Somalie: les pirates relâchent trois Seychellois, captifs depuis février
NAIROBI (AFP) - Les pirates somaliens ont libéré trois Seychellois retenus en otage depuis la capture de leur catamaran dans l'océan Indien en février, a annoncé lundi le gouvernement des Seychelles dans un communiqué.
Les trois hommes étaient toutefois retenus lundi à Galkayo, dans la région autoproclamée autonome du Puntland (nord-est de la Somalie) où les autorités accusent les Seychelles d'avoir échangé les trois otages contre 23 pirates somaliens présumés rapatriés samedi.
"Conrad André, Gilbert Victor et Robin Samson devraient être transférés de Somalie (sous peu) et attendent un vol depuis la Somalie vers les Seychelles", a précisé le gouvernement des Seychelles dans son communiqué.
Selon le ministre seychellois de l'Environnement, des ressources naturelles et des transports, Joel Morgan, aucune rançon n'a été payée pour la libération des trois otages.
"Aucune somme n'a été versée aux pirates par le gouvernement des Seychelles", a déclaré M. Morgan à l'AFP par téléphone, refusant de préciser si une éventuelle rançon avait pu être payée par une tierce partie.
"La libération des otages seychellois n'est pas liée au rapatriement des 23 hommes somaliens ce week-end.
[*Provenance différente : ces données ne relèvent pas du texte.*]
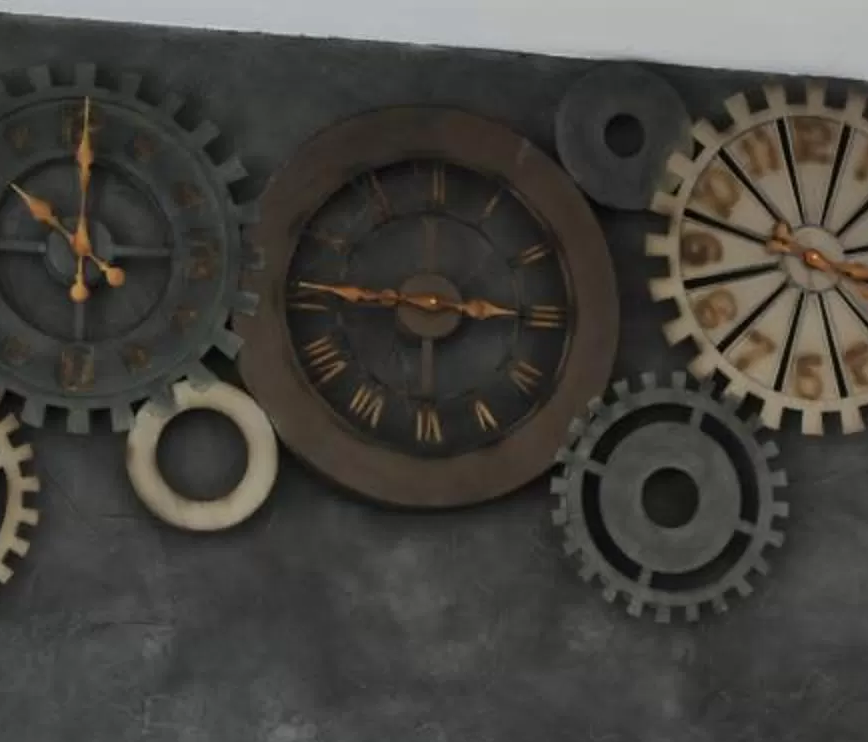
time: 9:15
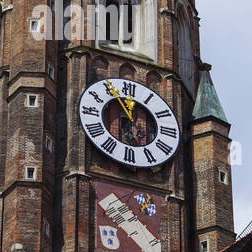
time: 11:55
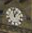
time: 12:57
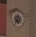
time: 5:35
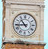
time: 10:44
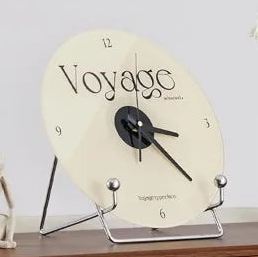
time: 3:22
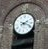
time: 2:18
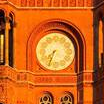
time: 7:33
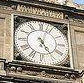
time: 5:03
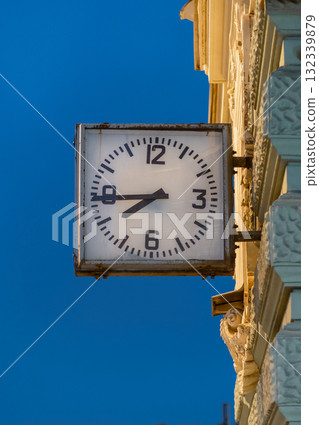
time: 7:44
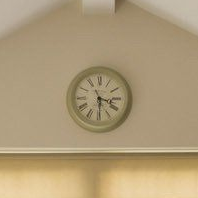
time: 3:29
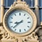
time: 8:38
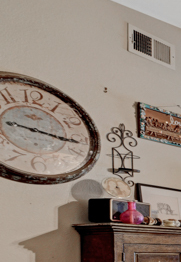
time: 9:16
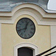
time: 12:41
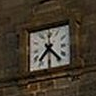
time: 7:23
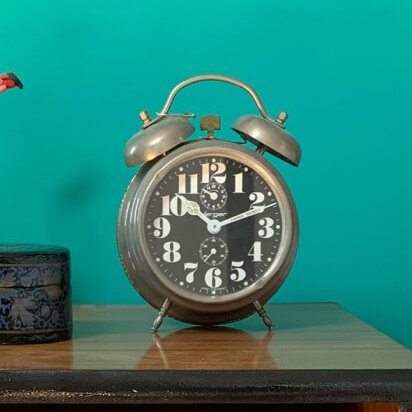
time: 10:11
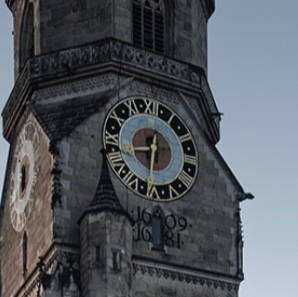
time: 8:32
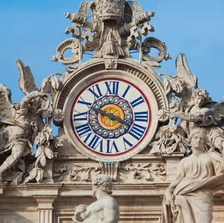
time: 3:48
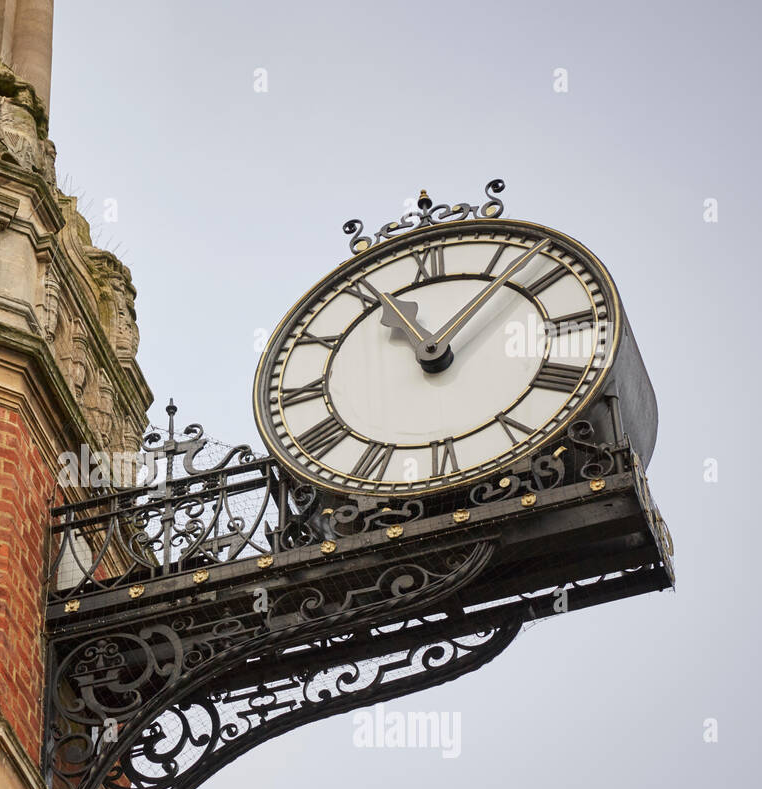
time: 11:07
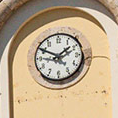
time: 1:49
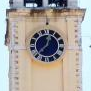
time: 12:37
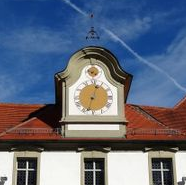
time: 12:32
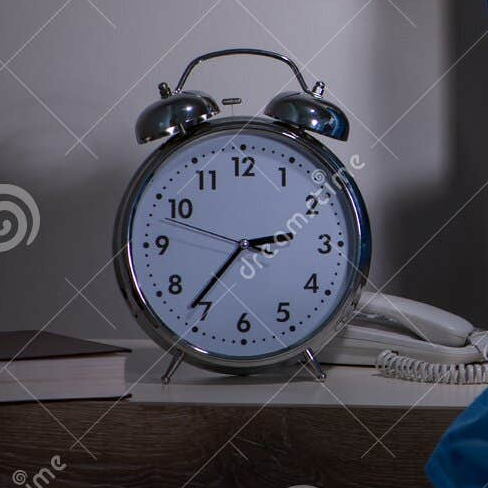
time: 2:36
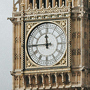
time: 11:44
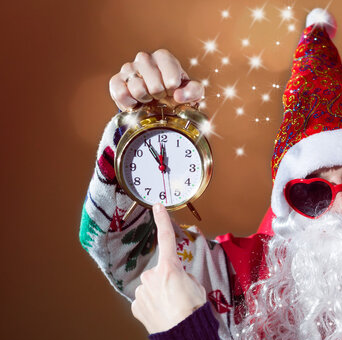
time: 11:54
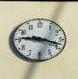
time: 9:18
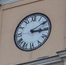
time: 3:09
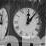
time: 12:07
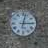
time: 3:02
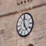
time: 4:59
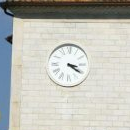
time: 3:20
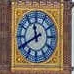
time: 11:40
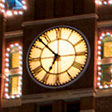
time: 6:52
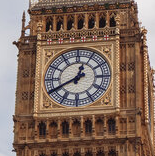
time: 12:40
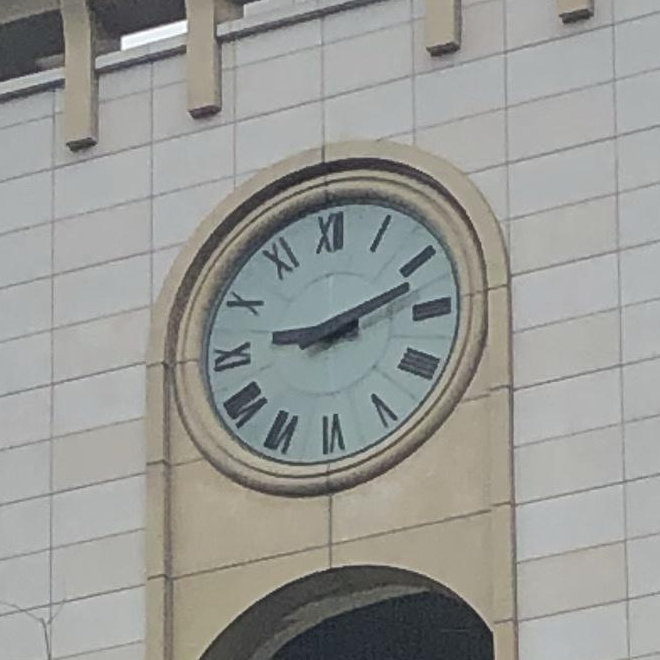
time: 9:12
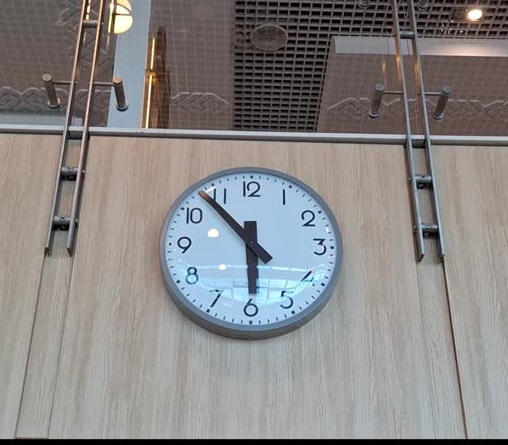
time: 5:53
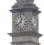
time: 12:38
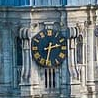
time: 2:32
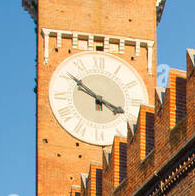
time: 3:51
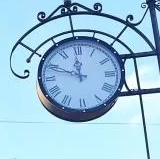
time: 11:48
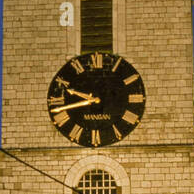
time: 9:42
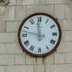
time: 11:47
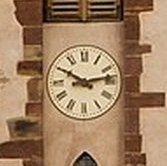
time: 10:13
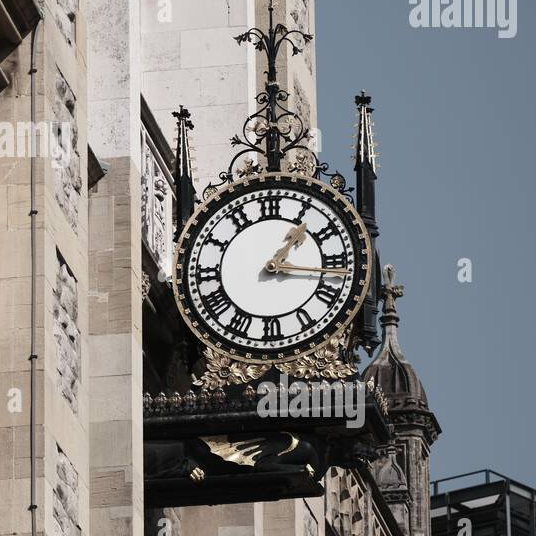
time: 1:16
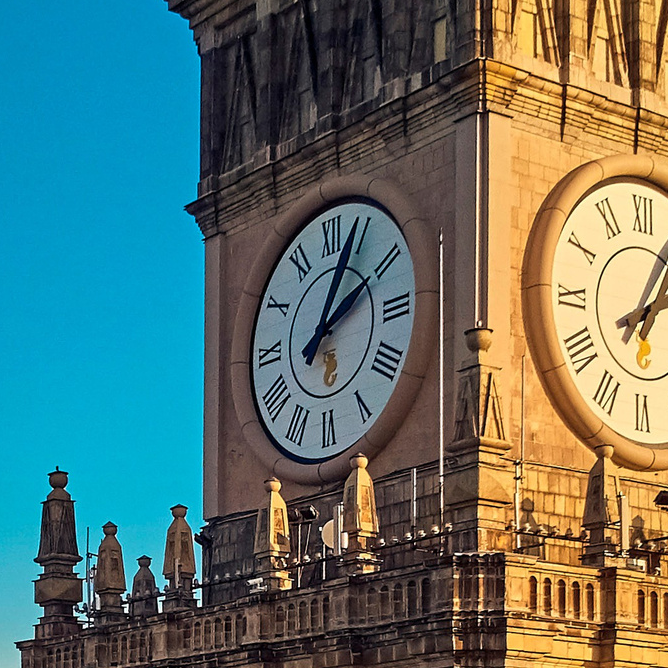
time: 2:03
Un échange des Seychellois contre les Somaliens n'a pas eu lieu", a insisté M. Morgan.
Les 23 Somaliens avaient quitté les Seychelles samedi vers la Somalie, une décision motivée officiellement aux Seychelles par "la difficulté qu'il y avait à les poursuivre pour actes de piraterie".
"Nous ne possédons pas de preuves suffisantes et donc, en respect des lois internationales, nous avons décidé de les rapatrier", avait ajouté M. Morgan.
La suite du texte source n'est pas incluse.